Ammonia: The chemical chameleon underpinning green ambitions
Leadership Insights newsletter story
Can renewable ammonia production be scaled up in time to meet anticipated demand from an increasing number of users, including shipping?
21 November 2023
It already keeps buildings cool, purifies water, bolsters agricultural yields and is one of seven base ingredients from which all chemical products are made, from plastics to textiles to medicines. Soon, as an efficient hydrogen carrier, it will also power industrial sectors that cannot be directly electrified, including shipping. But as demand grows for the Swiss army knife of industrial chemicals, how will producers of renewable ammonia keep pace? And how will shipowners claim their share amid so many competitors?
Production of renewable ammonia – either green ammonia produced from renewable hydrogen or blue ammonia where carbon emissions during production are captured – is in its infancy. According to a report from the International Renewable Energy Association[g1] (IRENA), less than 20,000 tonnes of renewable ammonia was produced in 2021, while production would need to reach 566 million tonnes by 2050 to fulfil Paris Agreement climate ambitions.
Around 70% of fossil ammonia – or 127 million tonnes – is currently used to produce nitrogen fertiliser, making agriculture a key driver in demand for a renewable alternative. International Fertilizer Association (IFA) market intelligence director Laura Cross tells ICS Leadership Insights that fertiliser producers around the world are in the process of making large-scale investments to decarbonise the supply chain through green or blue ammonia.

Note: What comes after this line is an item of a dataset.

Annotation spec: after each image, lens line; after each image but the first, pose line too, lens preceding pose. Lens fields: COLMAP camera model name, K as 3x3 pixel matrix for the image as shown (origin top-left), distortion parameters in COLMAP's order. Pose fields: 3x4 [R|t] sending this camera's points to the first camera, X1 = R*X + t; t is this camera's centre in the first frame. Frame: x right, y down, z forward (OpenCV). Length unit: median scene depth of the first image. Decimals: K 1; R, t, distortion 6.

Those projects are included in 50 green ammonia facilities IFA has identified as currently under development, with 3.5 million tonnes of green ammonia capacity expected to start up in the next five years. Including projects to start production after 2027, there is a total of almost 85 million tonnes of green ammonia capacity currently under development. That covers under half of the demand from agriculture by 2030, according to IRENA’s projections. The game changer though is ammonia’s use as a hydrogen carrier and fuel. By 2050, IRENA predicts that more than half of demand will come from power uses.

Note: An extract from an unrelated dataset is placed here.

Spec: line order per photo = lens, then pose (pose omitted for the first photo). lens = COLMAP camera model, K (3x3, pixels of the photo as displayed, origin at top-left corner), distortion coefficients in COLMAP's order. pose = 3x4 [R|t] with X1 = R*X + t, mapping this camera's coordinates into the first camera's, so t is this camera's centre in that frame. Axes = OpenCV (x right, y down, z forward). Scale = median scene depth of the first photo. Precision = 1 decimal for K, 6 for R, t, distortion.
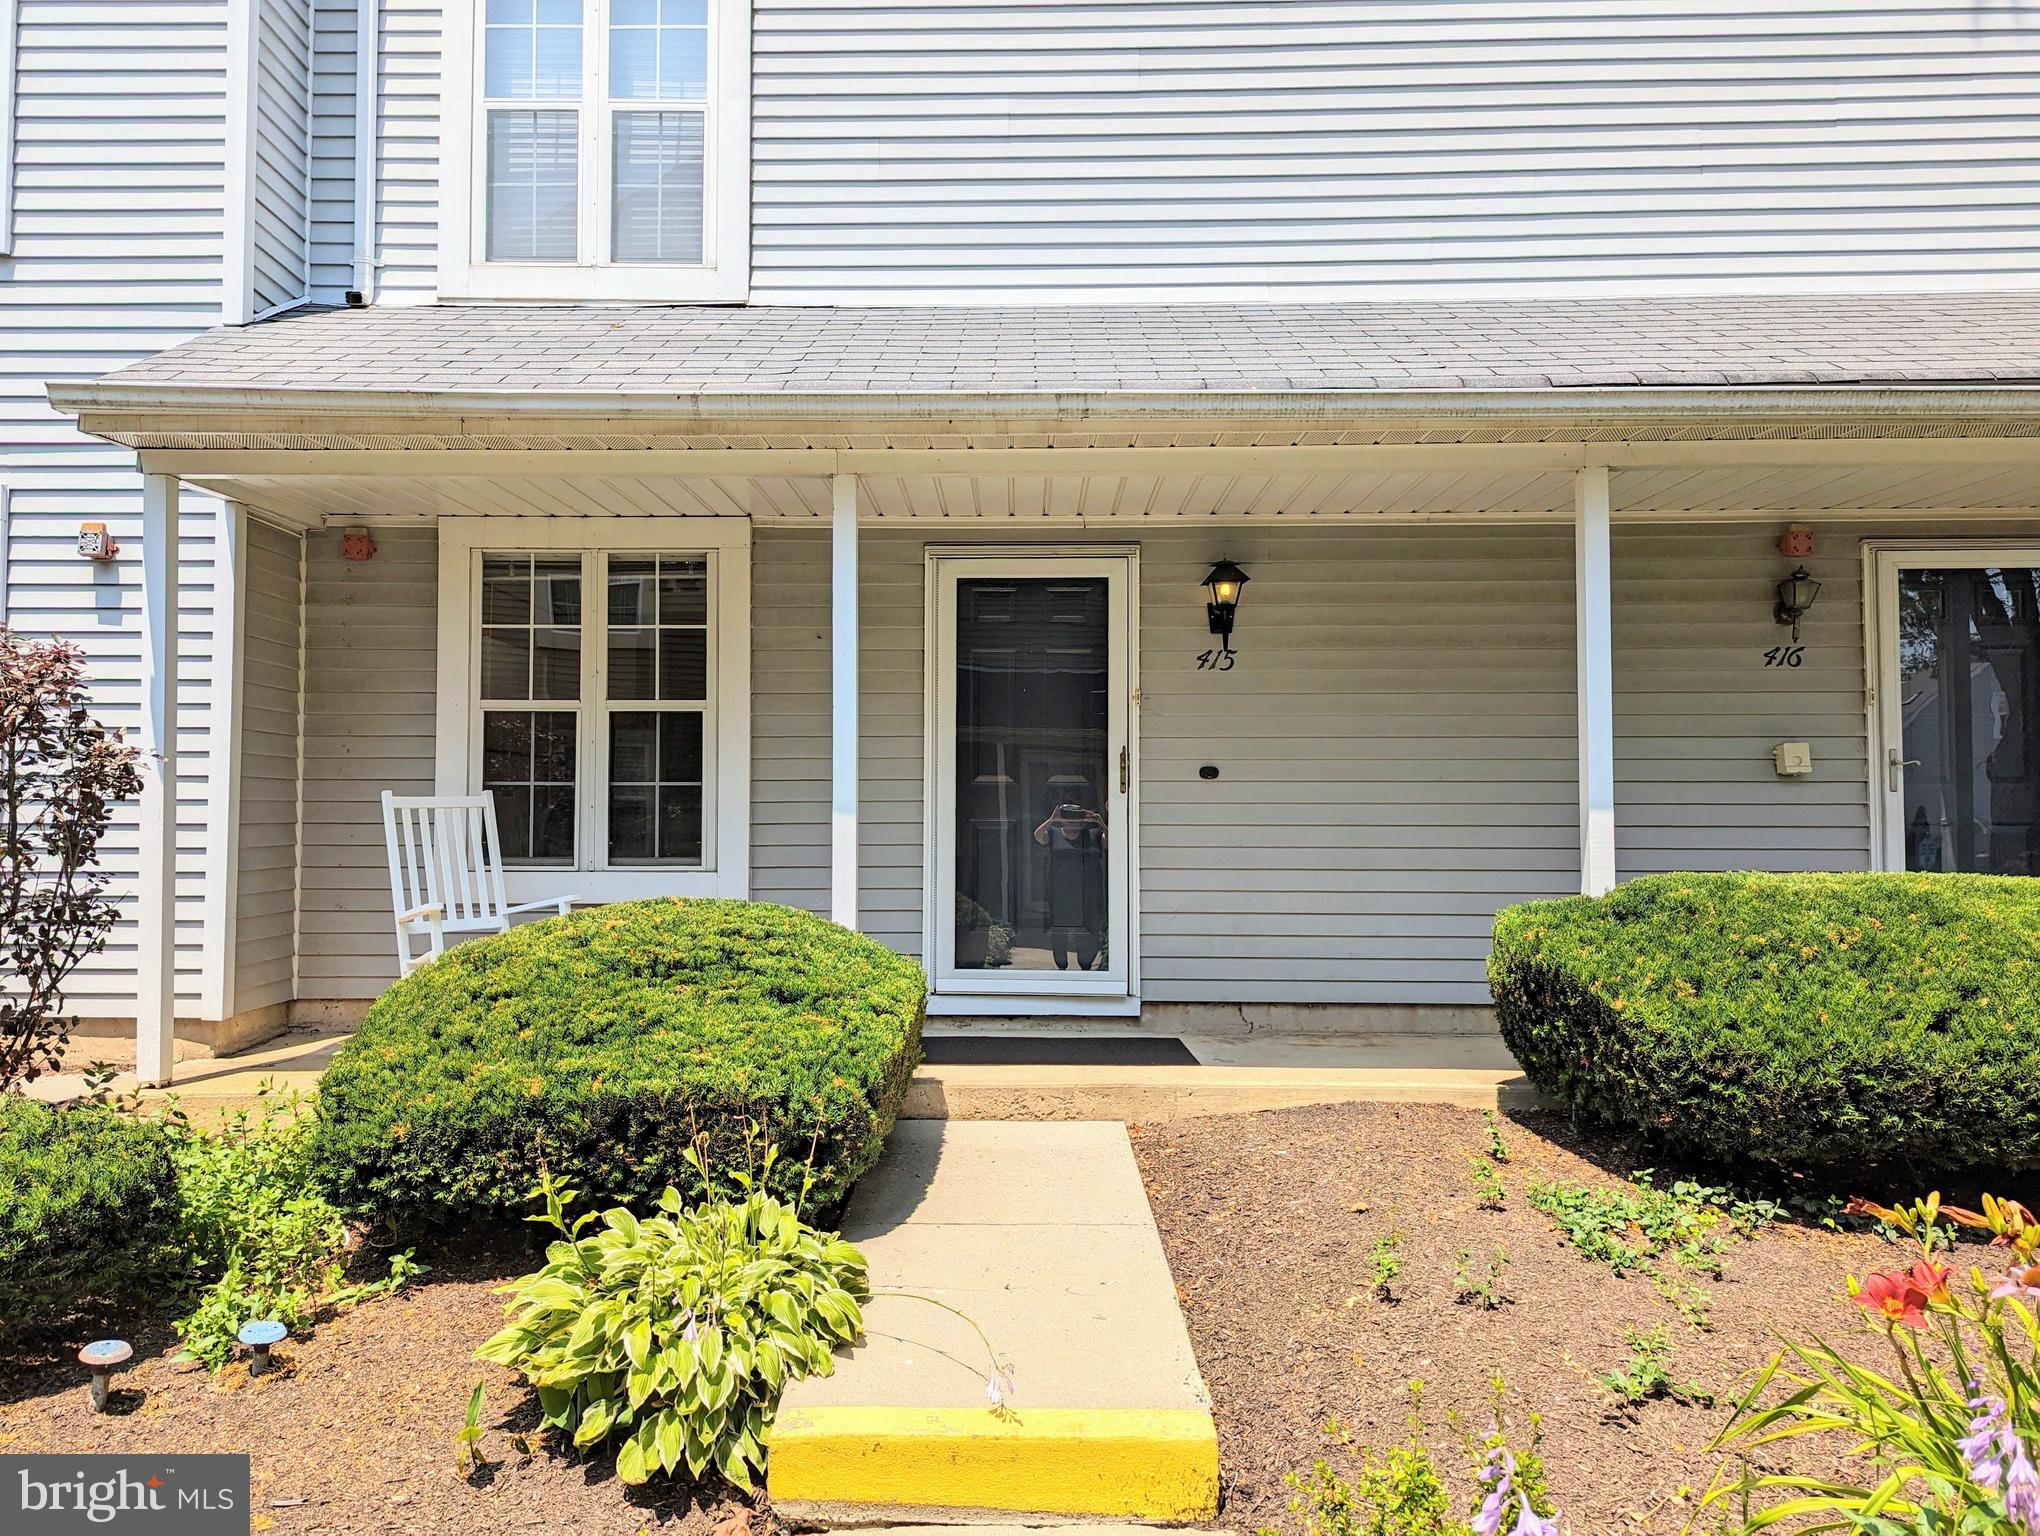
lens RADIAL K [[1461.2, 0, 1020.0], [0, 1461.2, 768.0], [0, 0, 1]] dist [0.104030, -0.091488]
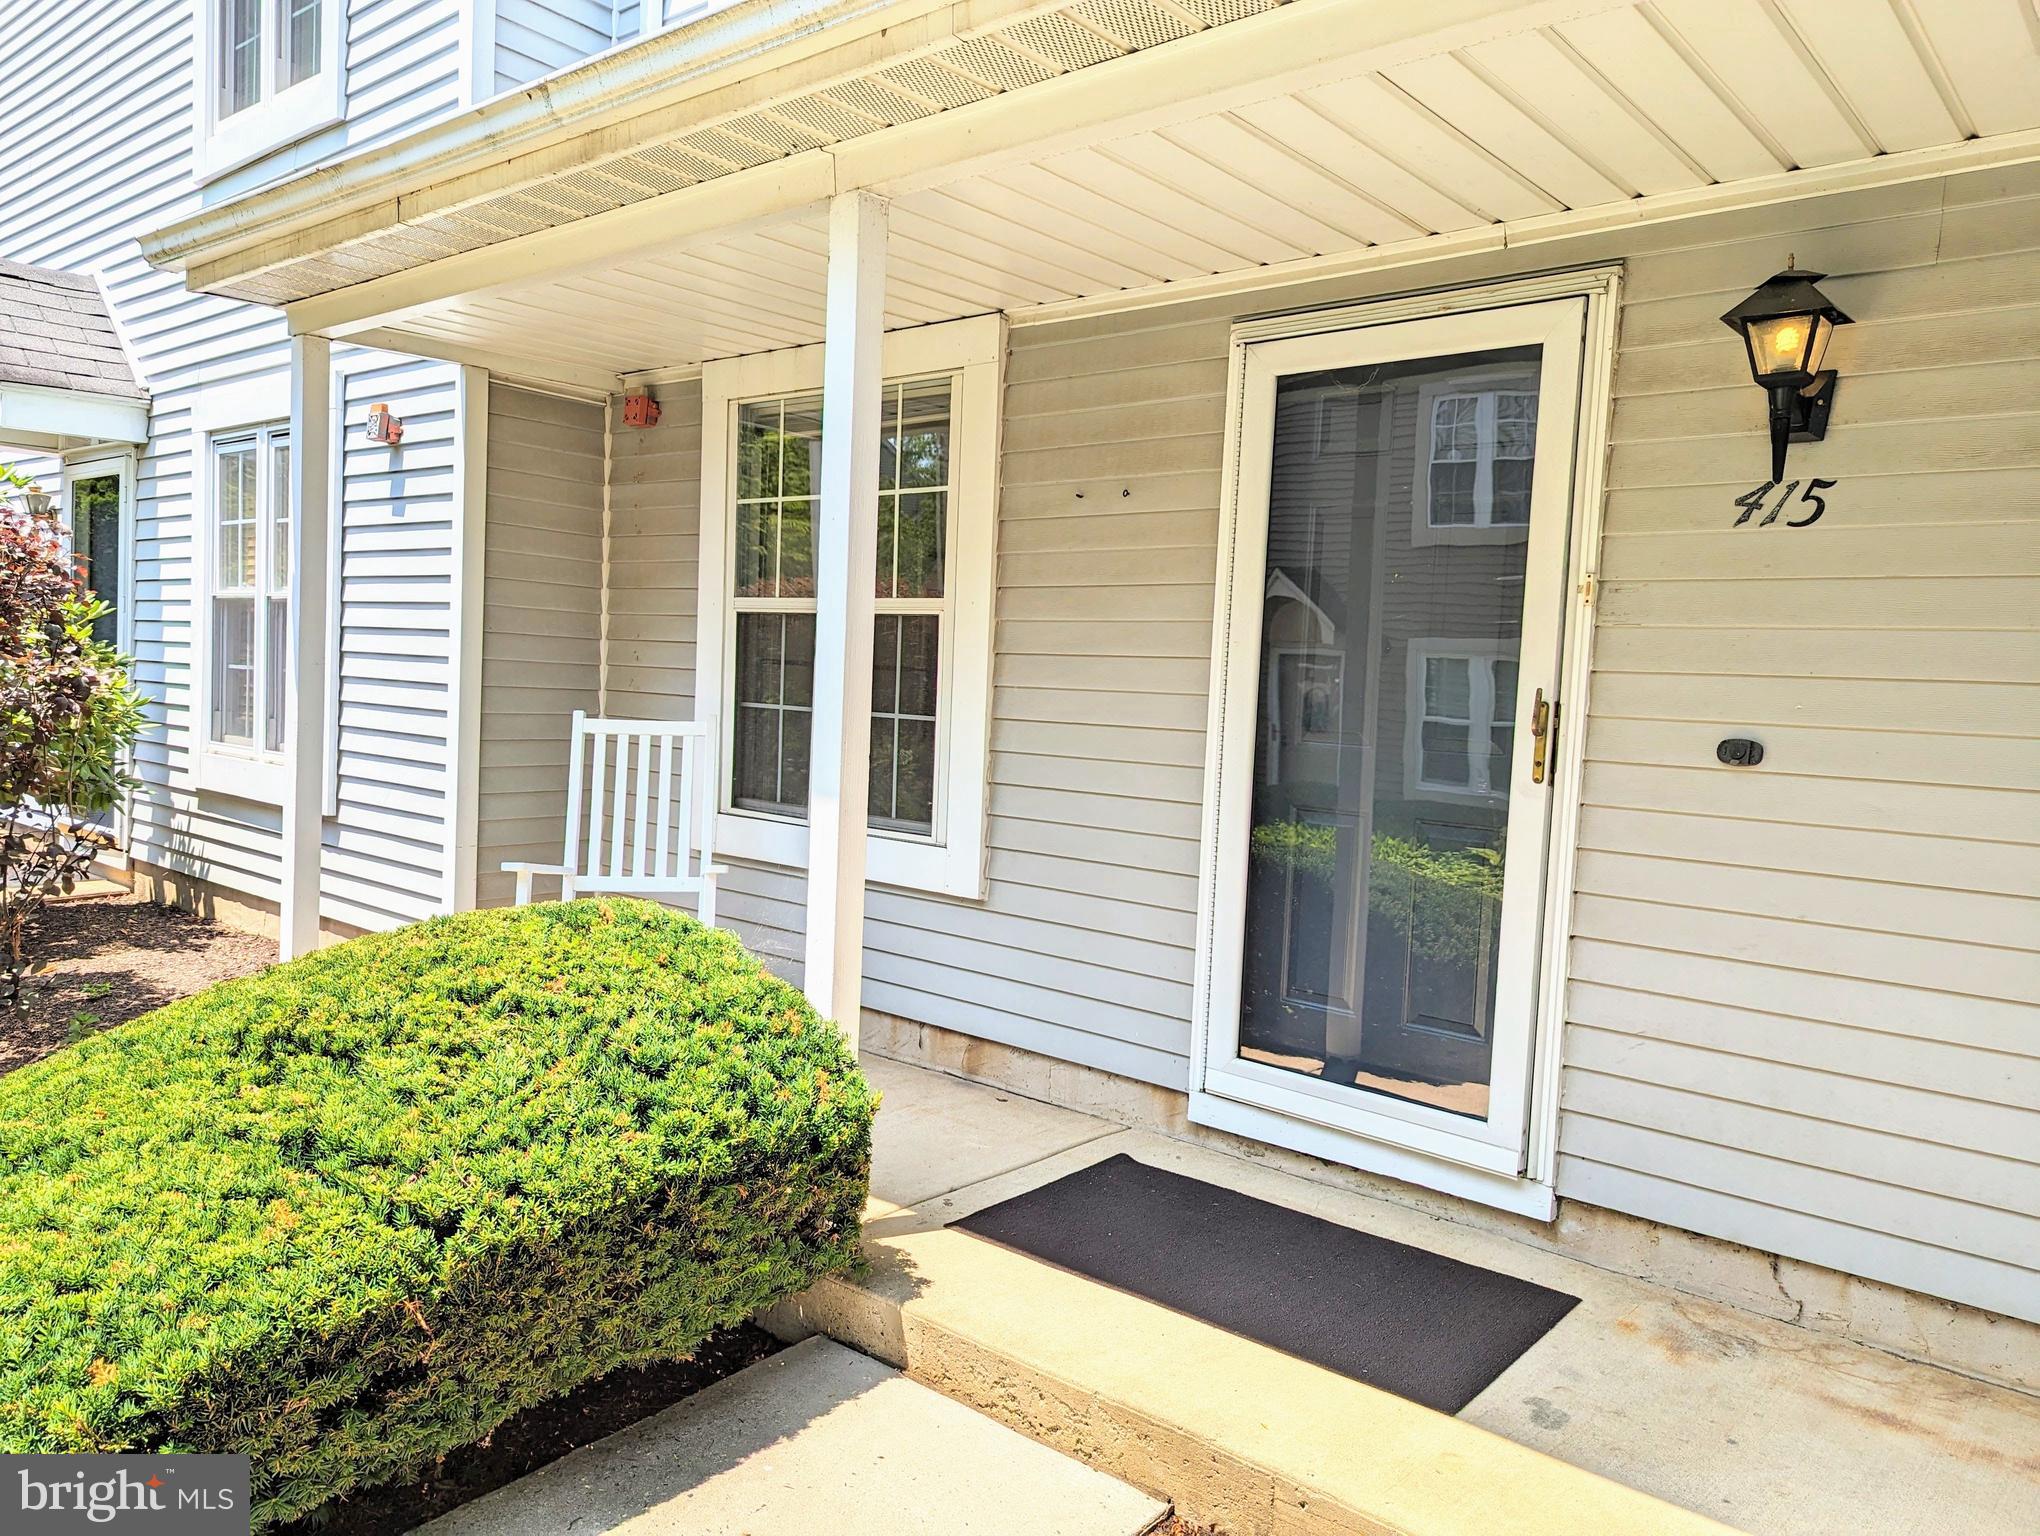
lens RADIAL K [[1461.2, 0, 1020.0], [0, 1461.2, 768.0], [0, 0, 1]] dist [0.104030, -0.091488]
pose [[0.770807, 0.072586, -0.632919, 0.251999], [-0.024467, 0.996128, 0.084444, -0.025452], [0.636598, -0.049604, 0.769599, 0.493018]]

“Ammonia is set to become a mainstream sustainable marine fuel and energy carrier by mid-century,” says Dominik Schneiter, CEO of Swiss marine engine designer WinGD. The company has already announced two orders for ammonia-fuelled engines. Both are from ship operators controlled by the Saverys family; eight bulk carriers to be built for Bocimar and two mid-sized ammonia carriers for Exmar LPG.
The gas carrier orders highlight an early driver in the uptake of ammonia as a marine fuel. A report from the University of Manchester’s Tyndall Centre[g2] , commissioned by ICS, suggested that 20 large ammonia carriers a year need to be built a year between now and 2030 to meet transport requirements, adding to the existing fleet of less than 450. With ammonia engine technology emerging, many of those could be early adopters of ammonia fuel, just as LNG, LPG and methanol carriers now use their cargoes as fuel.
With scale up plans to 2030 representing just over an eighth of anticipated 2050 needs, competition may be fierce for the fuel. According to Laura Cross from IFA, a pragmatic, collaborative approach to renewable ammonia supply will be essential to ensure all industries get the ammonia they need.
She says: “The fertiliser industry holds a huge amount of knowledge about the practicalities of producing, trading and storing ammonia, and has shown its eagerness to collaborate with the shipping sector. We see these two markets playing out in parallel rather than one leading the way over another.”
If availability can be scaled up, the demands of both industries – and more – should be fulfilled. Cooperation in securing production capacity investments is one way to make sure that happens and avoid a costly bidding war for a scarce resource.